Whether you’ve heard the facts or felt the effects for yourself, it’s evident that change is on the horizon socially and economically for Black people.
The entertainment industry has not been left out of the reform storm.
“It’s reform time,” says David "Click" Cox, a music industry consultant working in Toronto. “It’s time to restructure. It’s time to shake things up. It’s time to ignite fires in the future generations to realize that they don’t have to settle for what was given to them. We want to empower ourselves and build infrastructure through what we’re doing.”
The Breaking Down Racial Barriers online conference series (organized by Ian Andre Espinet, a veteran entrepreneur in the Toronto club and event scene and David “Click” Cox, the A&R turned entertainment business consultant behind CLK Creative Works) has been tackling all of the points of tension concerning Black people in creative, corporate, and governmental spaces. The BDRB series is also being broadcast through the Canadian Independent Music Association platform, a partnership that stands as an example of true allyship from non-Black or Indigenous organizations — a point which Espinet emphasizes is determined only by the Black community’s acknowledgment and acceptance.
“People talk about this ‘allyship’ thing all the time. And I’ve been saying throughout the series: you don’t tell us when you’re an ally, we’ll tell you when you’re an ally.”
John Tory’s announcement to fund and uplift Toronto’s Black entertainment professionals with a four year, $2 million plan can be considered a step forward — and it was an effort aligned with Advance, Canada’s Black Music Business Collective, another organization that Click and Ian stand with — but the BDRB sessions will discuss solutions and accountability measures for Canadian organizations to keep pressing forward for lasting change.
“We have a moment,” says Espinet, “where the world’s eyes are on us, so we have to take full advantage of the fact that people are listening and get the point across.”
The 10-week panel discussion series will feature 60 of Canada’s most prominent entertainment industry workers and personalities from radio, television, as well as those working behind the scenes. Speakers include independent artist, writer and designer Ian Kamau, former Flow93.5 FM radio DJ, Alicia “Ace” West, writer and PR professional Dalton Higgins, and the legendary Tony “Master T” Young.
With five episodes of the series already a wrap, the influence has been speaking to the experience of Blacks not only within hot spots like Vancouver, Toronto or Montreal but also extensions of the community living in Canadian cities where the racism toward Black people is much more overt. Blacks living in P.E.I., Calgary, and Nova Scotia have been noted in the BDRB email inbox with messages like “Yo, we’re watching” and “this is giving us hope to fight” after hearing that Black people are facing the same systemic struggles wherever we touch down in Canada.

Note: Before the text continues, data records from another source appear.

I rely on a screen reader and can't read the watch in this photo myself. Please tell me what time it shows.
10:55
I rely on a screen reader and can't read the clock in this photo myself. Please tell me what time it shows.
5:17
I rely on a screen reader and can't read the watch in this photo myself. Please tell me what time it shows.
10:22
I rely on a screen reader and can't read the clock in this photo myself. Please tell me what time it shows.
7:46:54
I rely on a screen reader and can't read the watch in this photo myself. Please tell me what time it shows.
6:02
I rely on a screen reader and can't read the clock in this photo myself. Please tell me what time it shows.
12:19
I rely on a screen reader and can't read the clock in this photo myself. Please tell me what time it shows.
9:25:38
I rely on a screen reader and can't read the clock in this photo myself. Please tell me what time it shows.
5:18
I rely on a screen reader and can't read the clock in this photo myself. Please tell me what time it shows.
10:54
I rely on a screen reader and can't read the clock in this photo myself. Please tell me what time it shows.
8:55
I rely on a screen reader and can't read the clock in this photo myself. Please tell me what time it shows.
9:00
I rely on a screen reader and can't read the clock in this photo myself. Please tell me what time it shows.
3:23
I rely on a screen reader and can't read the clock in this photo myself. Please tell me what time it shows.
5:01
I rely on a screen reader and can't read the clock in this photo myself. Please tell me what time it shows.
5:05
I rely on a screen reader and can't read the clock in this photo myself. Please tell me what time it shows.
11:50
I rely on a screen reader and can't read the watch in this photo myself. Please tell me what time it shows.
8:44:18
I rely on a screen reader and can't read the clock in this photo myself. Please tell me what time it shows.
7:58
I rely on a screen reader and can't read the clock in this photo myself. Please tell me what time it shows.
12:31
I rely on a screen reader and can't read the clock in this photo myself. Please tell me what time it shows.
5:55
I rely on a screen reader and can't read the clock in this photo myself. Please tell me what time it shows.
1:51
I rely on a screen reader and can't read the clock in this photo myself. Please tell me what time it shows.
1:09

“A full 10-week series tied to tackling anti-Black racism in the music & entertainment industry is quite monumental and pretty unprecedented,” says Higgins, who moderated episode 1 of the series. “Usually organizations conduct one panel discussion and hope that it can help solve all that ails the Black music community in Canada. We'll be collecting all of the observations and information shared over the 10 weeks and producing a report. Once you've collected all of the hard evidence on how anti-Black racism impacts the day-to-day navigations of Black artists/managers/marketers/A&R's, then you can use that data to help dismantle the racist structures that left you in that position to begin with!"
The next episode happens September 15 2020 and will focus on Record Labels, Streaming Companies & Industry Associations.